Replication studies often suffer in review because of a lack of novelty but if there’s enough direction in review (or an option on whichever paper management is used to tick ‘replication, low novelty expected’) to consider the merits of the paper in the absence of that, then that’s addressed. For example: “This conference welcomes research papers (10 pages), replication studies (6-8 pages) and short papers (4 pages), with the following assessment criteria”. Replication papers could be shorter because we can refer to the original paper for quite a lot.
I do take the point about smaller conferences having limited publication slots but I still think that a community identification exercise of which papers we really think have to be replicated would be valuable. Maybe they could form an identified part of the poster/demo session in smaller conferences as part of an ongoing community discussion of replication?

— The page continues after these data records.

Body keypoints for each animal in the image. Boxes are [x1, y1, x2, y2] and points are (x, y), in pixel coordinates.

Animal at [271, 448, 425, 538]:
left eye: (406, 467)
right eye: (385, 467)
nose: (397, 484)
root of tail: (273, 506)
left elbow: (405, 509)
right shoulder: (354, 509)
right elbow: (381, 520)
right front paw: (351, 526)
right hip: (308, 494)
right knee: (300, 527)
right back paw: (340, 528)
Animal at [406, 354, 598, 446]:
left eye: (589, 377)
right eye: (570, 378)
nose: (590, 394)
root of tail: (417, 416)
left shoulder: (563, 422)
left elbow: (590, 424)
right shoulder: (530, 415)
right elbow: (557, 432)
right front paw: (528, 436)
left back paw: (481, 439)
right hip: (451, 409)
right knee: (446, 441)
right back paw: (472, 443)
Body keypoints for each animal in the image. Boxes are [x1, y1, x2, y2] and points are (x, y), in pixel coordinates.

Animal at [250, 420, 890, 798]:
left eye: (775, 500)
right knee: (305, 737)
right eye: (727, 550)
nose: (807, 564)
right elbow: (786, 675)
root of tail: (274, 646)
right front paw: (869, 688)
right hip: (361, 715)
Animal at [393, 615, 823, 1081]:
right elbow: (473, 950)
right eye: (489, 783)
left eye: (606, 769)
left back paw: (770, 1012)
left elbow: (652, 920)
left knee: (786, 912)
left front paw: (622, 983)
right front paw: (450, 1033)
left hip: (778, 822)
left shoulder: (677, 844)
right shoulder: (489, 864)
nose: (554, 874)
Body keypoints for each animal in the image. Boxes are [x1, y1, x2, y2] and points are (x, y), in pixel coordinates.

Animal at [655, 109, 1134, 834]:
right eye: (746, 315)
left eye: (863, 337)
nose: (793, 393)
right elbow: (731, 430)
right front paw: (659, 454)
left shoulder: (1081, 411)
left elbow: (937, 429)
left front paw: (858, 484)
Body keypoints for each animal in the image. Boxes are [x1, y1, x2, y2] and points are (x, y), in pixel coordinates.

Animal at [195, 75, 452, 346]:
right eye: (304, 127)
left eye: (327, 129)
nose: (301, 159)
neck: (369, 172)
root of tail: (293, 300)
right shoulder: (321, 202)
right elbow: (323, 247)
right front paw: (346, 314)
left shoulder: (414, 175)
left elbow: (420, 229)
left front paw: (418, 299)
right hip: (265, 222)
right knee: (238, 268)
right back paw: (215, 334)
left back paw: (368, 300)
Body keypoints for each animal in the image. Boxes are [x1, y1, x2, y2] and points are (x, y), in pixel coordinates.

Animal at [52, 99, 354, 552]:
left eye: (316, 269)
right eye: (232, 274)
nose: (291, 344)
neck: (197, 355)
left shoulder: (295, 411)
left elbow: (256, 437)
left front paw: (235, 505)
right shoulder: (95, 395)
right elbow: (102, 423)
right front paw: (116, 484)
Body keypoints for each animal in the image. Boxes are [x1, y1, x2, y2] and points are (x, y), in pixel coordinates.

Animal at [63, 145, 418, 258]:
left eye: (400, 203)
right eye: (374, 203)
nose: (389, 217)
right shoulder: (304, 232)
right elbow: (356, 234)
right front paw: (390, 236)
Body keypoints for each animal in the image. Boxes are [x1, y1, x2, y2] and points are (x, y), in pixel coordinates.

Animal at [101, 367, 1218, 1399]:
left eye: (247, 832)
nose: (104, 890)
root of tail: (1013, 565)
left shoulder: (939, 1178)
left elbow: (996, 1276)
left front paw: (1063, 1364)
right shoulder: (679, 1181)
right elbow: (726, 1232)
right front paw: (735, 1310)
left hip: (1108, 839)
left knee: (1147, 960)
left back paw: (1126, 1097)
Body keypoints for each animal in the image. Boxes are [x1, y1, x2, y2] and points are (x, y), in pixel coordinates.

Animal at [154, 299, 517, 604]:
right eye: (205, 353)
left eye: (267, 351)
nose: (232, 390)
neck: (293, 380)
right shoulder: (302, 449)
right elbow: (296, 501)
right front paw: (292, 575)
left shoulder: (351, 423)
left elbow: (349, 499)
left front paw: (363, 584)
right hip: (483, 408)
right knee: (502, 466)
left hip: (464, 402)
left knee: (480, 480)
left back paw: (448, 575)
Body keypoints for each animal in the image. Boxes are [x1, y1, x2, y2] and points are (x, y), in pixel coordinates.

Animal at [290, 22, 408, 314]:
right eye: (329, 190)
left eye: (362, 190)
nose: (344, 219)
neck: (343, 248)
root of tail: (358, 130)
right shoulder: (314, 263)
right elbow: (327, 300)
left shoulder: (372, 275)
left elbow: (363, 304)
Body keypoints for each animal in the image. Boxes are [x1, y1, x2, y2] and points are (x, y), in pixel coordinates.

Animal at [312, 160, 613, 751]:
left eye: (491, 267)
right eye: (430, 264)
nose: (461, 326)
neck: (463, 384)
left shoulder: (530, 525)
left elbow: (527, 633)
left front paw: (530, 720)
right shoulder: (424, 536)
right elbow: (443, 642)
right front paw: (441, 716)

So much to do, so few conference slots, so many over-worked reviewers and PCs. I realise that I am asking for more of limited resources and we have to talk about the difficulty involved, as well as the issues of the desirability of such options.
It’s up to individual conferences and organising committees but I just wanted to get some discussion out there, given the interest at Koli and here at L@S.
I don’t think we necessarily need to set aside slots, but maybe explicitly encourage people to submit replication papers in the call, because if people don’t know that they are welcome (and also what the criteria are – originality obviously won’t be very relevant).
What’s a bit different is pre-registration, because there the entire timeline needs to be modified, so there the conference needs to make a decision to explicitly accept pre-registered studies before the results are known.
Good points, thank you! The planning required to allow for pre-registration (which should be relatively easy for replication studies) is something conferences will have to plan for.
VLDB (a top database conference) has a track for work that can include replications if something is learned from them. No fixed number of slots are allocated, simply there is acknowledgement that this is a legitimate style of research to be judged in its own way. The description (from http://www.vldb.org/2017/cfp_research_track.php ):
“Experiments and Analyses Papers
These papers focus on the evaluation of existing algorithms, data structures, and systems that are of wide interest. The scientific contribution of an E&A track paper lies in providing new insights into the strengths and weaknesses of existing methods rather than providing new methods. Some examples of types of papers suitable for the Experiments and Analyses category are:
experimental surveys that compare existing solutions to a problem and, through extensive experiments, provide a comprehensive perspective on their strengths and weaknesses, or
papers that verify or refute results published in the past and that, through a renewed performance evaluation, help to advance the state of the art, or
papers that focus on relevant problems or phenomena and through analysis and/or experimentation provide insights on the nature or characteristics of these phenomena.
We encourage authors of accepted E&A papers, at the time of the publication, to make available all the experimental data and, whenever possible, the related software. For papers that identify negative or contradictory results for published results by third parties, the Program Committee may ask the third party to comment on the submission and even request a short rebuttal/explanation to be published along with the submission in the event of acceptance.”